A single number is the expected answer: the count of lines in the records below that contain "Step".

══ WORKING DATA

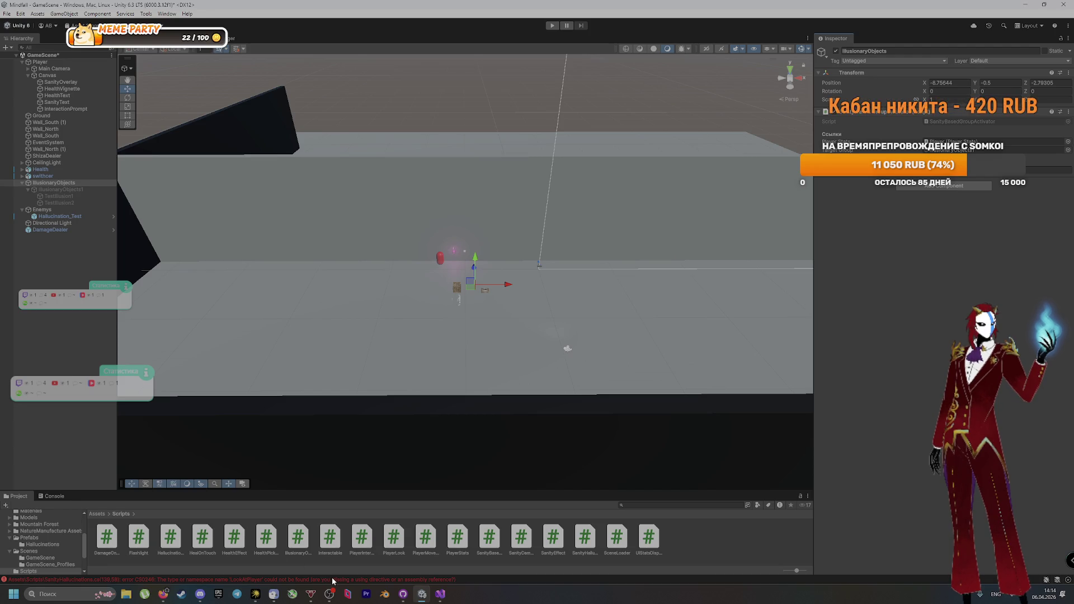
Step: Show the LookAtPlayer compile errors in the Console and select Ground and Hallucination_Test
{"action": "left_click", "coordinate": [269, 579]}
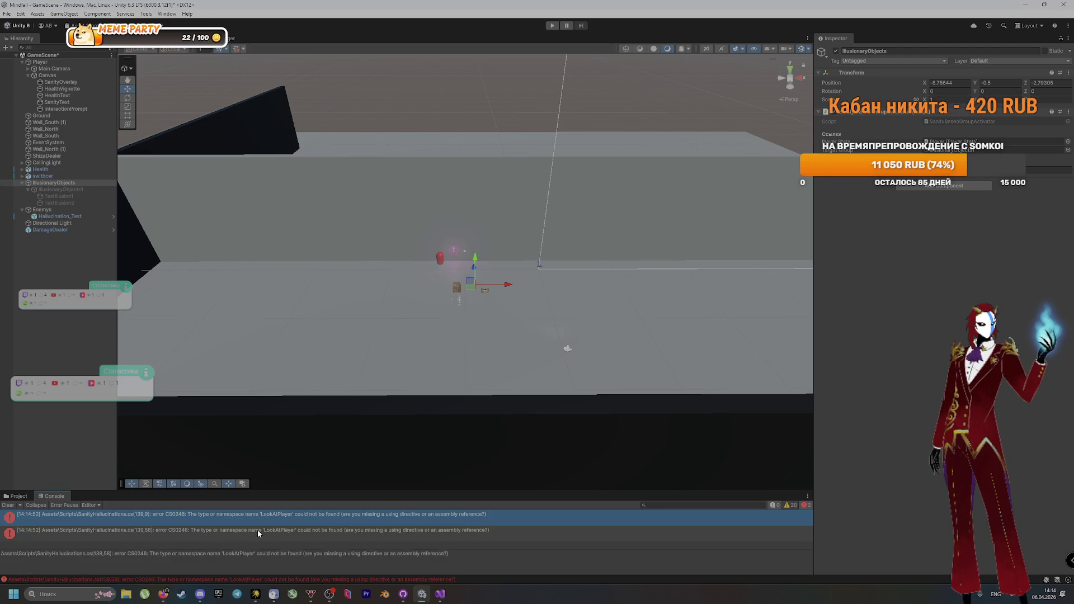
{"action": "left_click", "coordinate": [435, 267]}
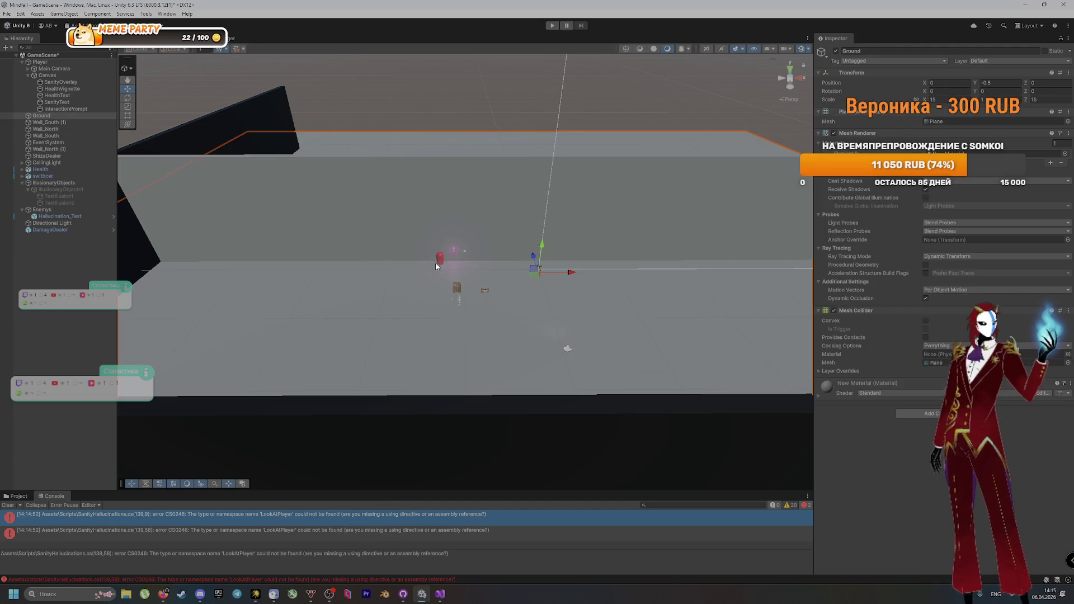
{"action": "left_click", "coordinate": [438, 260]}
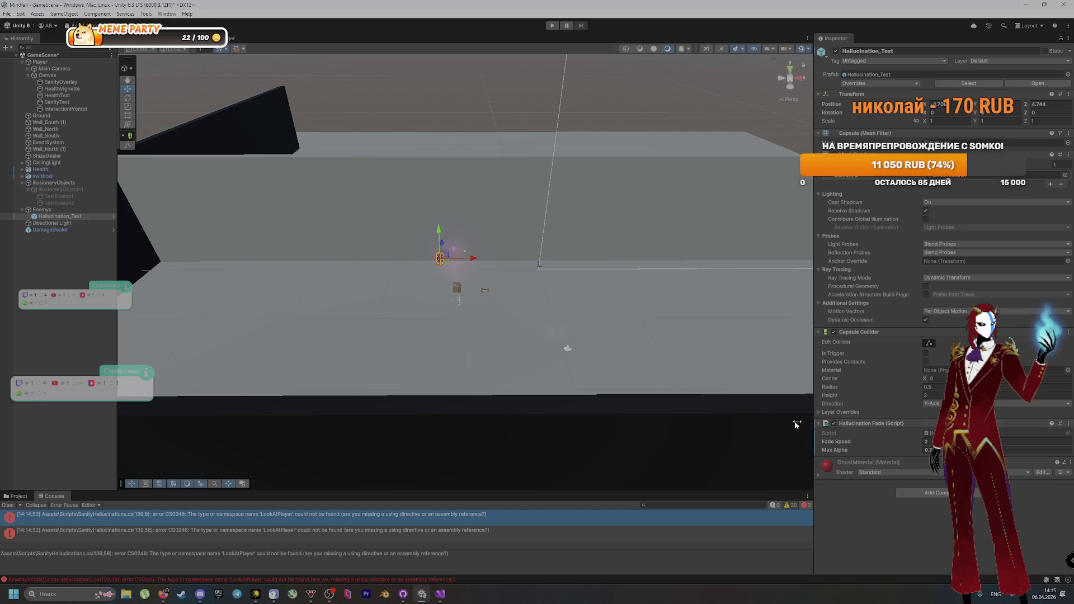
Step: Inspect the Player's components, then reselect Ground and the Hallucination_Test capsule
{"action": "left_click", "coordinate": [25, 62]}
{"action": "scroll", "coordinate": [854, 421], "scroll_direction": "down", "scroll_amount": 5}
{"action": "scroll", "coordinate": [853, 421], "scroll_direction": "down", "scroll_amount": 3}
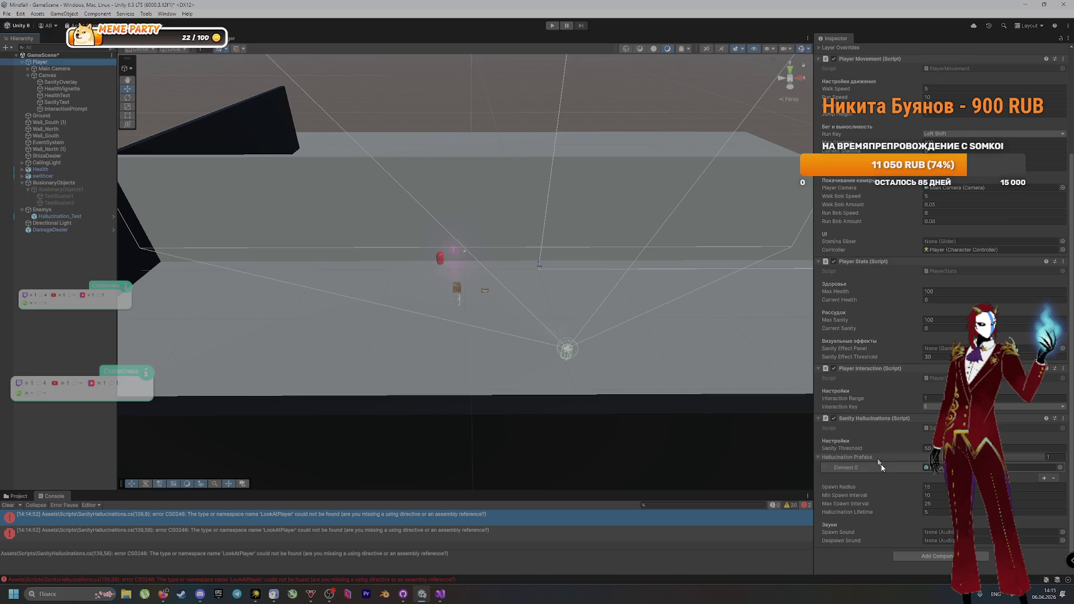
{"action": "left_click", "coordinate": [438, 258]}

════

■ RESULT BELOW:
2